General de Gaulle arrives in Paris on the evening of the 25th. On August 26th he performs one of his most symbolic gestures of the conflict, rekindling the flame of the unknown soldier on whom the tricolor flag flies again and then descending the Champs -Elysées alongside Leclerc. This gigantic parade, so often immortalized in the image, will nevertheless be marred by the gunfire from the sniper attacks. Indeed the fighting will not cease completely until the 28th.

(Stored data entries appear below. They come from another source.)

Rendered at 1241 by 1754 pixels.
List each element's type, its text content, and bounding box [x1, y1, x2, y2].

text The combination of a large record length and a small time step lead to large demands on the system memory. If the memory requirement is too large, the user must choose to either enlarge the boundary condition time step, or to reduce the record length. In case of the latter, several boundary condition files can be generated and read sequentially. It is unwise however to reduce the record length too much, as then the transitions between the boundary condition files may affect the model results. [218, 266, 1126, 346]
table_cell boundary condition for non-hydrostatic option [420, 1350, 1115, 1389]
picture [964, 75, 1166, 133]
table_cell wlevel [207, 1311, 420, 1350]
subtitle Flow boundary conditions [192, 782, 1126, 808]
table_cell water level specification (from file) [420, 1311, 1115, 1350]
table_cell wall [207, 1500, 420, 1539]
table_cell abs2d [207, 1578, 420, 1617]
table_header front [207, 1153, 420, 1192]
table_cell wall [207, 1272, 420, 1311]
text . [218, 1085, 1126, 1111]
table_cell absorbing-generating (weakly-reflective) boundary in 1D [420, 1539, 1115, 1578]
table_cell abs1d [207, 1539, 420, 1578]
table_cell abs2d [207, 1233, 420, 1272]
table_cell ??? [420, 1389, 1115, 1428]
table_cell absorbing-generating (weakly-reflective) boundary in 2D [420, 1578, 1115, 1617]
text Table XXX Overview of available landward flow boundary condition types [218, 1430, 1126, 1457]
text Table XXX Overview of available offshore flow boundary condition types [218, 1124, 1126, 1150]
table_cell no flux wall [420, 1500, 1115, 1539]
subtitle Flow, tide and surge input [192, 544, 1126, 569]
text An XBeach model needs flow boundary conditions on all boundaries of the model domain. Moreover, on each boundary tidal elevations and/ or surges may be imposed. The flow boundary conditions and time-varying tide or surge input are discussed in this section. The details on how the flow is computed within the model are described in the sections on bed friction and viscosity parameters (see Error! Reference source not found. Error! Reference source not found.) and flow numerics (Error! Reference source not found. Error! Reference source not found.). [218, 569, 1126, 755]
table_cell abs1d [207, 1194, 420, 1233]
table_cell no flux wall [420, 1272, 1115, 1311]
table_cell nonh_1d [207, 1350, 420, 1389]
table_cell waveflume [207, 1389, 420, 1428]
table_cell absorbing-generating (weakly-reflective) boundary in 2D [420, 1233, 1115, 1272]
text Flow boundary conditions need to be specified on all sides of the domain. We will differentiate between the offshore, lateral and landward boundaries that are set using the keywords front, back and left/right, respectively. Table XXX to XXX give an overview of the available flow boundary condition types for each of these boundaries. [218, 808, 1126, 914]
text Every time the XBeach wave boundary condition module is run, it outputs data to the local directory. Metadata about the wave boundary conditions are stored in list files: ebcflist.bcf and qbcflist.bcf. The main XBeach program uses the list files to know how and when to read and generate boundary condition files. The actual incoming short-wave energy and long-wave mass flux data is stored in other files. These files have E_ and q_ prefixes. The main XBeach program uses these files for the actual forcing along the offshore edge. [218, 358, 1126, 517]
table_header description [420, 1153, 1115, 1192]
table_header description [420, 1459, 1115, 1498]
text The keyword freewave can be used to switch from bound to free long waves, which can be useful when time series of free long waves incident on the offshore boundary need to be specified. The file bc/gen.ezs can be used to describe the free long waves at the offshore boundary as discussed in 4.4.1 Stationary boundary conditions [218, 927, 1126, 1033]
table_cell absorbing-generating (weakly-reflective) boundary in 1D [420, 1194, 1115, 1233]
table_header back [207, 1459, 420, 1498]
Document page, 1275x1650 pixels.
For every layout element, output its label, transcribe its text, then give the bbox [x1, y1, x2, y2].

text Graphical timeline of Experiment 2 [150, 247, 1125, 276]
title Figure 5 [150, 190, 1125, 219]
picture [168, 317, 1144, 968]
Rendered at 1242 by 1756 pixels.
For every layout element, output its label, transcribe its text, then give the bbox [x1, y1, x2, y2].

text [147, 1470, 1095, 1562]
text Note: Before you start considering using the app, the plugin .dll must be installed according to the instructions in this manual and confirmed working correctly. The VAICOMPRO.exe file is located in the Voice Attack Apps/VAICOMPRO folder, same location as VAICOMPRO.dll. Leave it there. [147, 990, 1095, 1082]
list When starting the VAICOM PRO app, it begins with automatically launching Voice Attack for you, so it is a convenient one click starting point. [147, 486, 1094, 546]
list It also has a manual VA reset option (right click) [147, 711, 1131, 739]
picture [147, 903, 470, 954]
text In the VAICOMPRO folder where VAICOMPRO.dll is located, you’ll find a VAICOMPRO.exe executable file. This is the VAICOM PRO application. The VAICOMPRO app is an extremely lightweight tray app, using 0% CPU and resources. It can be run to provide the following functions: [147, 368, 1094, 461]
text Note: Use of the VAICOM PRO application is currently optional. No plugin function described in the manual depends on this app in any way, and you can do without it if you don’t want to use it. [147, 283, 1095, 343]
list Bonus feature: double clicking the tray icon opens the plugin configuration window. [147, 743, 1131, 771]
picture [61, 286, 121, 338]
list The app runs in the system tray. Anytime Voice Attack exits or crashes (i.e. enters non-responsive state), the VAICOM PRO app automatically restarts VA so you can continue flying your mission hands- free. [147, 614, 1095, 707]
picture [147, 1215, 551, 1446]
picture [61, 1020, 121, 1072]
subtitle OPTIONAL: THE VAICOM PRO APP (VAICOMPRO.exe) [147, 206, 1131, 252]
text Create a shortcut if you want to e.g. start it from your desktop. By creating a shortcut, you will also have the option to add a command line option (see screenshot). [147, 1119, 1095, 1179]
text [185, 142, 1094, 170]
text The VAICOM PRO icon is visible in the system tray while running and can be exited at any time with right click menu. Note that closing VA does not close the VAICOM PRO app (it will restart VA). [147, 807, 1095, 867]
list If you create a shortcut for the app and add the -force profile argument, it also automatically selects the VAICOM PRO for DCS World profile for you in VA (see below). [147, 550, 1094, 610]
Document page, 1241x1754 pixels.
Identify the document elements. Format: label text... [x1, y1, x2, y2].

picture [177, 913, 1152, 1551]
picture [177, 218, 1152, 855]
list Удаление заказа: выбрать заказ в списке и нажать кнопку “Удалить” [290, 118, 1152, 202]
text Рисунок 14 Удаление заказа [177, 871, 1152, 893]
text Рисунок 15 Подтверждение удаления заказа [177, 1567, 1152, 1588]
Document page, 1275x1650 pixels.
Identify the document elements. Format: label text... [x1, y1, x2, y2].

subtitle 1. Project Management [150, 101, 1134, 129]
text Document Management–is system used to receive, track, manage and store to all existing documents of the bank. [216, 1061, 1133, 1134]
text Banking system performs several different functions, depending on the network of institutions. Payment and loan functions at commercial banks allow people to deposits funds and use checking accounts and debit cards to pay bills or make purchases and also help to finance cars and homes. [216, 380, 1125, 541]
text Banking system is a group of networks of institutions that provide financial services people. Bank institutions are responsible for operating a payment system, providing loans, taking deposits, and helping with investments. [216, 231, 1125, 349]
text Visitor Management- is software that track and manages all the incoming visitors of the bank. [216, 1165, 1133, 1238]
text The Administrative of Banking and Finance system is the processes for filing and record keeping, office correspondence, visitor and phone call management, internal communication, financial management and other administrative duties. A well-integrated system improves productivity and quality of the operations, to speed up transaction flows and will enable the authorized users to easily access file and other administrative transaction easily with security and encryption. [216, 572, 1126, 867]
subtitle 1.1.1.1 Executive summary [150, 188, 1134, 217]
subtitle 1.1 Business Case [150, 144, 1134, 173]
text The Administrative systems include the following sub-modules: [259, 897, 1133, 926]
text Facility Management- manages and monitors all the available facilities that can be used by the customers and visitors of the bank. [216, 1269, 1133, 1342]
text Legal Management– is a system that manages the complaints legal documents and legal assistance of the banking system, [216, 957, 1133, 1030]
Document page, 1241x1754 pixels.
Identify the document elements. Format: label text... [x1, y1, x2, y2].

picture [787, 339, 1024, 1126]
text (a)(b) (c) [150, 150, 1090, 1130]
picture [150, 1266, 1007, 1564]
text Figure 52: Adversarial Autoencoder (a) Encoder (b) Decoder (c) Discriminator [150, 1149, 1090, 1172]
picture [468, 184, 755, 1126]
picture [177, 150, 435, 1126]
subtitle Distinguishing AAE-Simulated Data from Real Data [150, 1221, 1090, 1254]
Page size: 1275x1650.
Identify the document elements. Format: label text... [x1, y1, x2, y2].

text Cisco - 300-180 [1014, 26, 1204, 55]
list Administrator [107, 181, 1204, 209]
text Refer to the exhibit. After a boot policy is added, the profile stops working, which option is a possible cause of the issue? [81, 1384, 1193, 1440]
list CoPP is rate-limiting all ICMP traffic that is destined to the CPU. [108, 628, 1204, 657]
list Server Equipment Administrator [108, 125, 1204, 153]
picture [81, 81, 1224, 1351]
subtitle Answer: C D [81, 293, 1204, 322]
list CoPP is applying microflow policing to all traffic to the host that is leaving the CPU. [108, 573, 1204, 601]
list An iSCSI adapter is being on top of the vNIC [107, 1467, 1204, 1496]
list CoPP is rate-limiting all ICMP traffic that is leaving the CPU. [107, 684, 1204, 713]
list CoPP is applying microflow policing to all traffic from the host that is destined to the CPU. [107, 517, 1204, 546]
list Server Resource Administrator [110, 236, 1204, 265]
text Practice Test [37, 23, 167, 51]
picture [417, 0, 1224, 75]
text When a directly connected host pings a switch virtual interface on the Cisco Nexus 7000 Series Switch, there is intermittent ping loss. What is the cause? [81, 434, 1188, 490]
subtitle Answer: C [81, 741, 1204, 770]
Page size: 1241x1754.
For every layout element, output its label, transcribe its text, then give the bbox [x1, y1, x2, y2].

The liberation of Paris, a highly political enterprise, will have had its human cost, a significant cost. 630 men for the 2e DB, 500 for the FFI, more than 900 civilians and thousands wounded. The Germans will have lost 15,000 men (3,200 killed). Nonetheless, the objective of Free France, namely the liberation of its capital by a French unit, will have been achieved. General de Gaulle will find there a powerful factor of legitimacy for his GPRF, vis-a-vis the allied powers which had initially planned to impose on France an Anglo-Saxon military administration (AMGOT).
This will be the whole content of his famous speech at the town hall of August 25: "Paris! Paris outraged! Paris broken! Paris martyred! but Paris liberated! liberated by himself, liberated by his people with the assistance of the armies of France, with the support and the assistance of the whole of France, of France which is fighting, of France alone, of the real France, of eternal France. France is returning to Paris, home. She returns there bloody, but well resolved. She returns there, enlightened by the immense lesson, but more certain than ever of her homework and her rights.»
- The liberation of Paris: August 19-26, 1944, by Jean-François Muracciole. tallandier, 2013.
- Paris 1944, the challenges of the Liberation of Paris. Albin Michel, 1994.
- Paris brule t'il, the epic of the liberation of Paris, by Dominique Lapierre and Larry Collins. Pocket, 2001.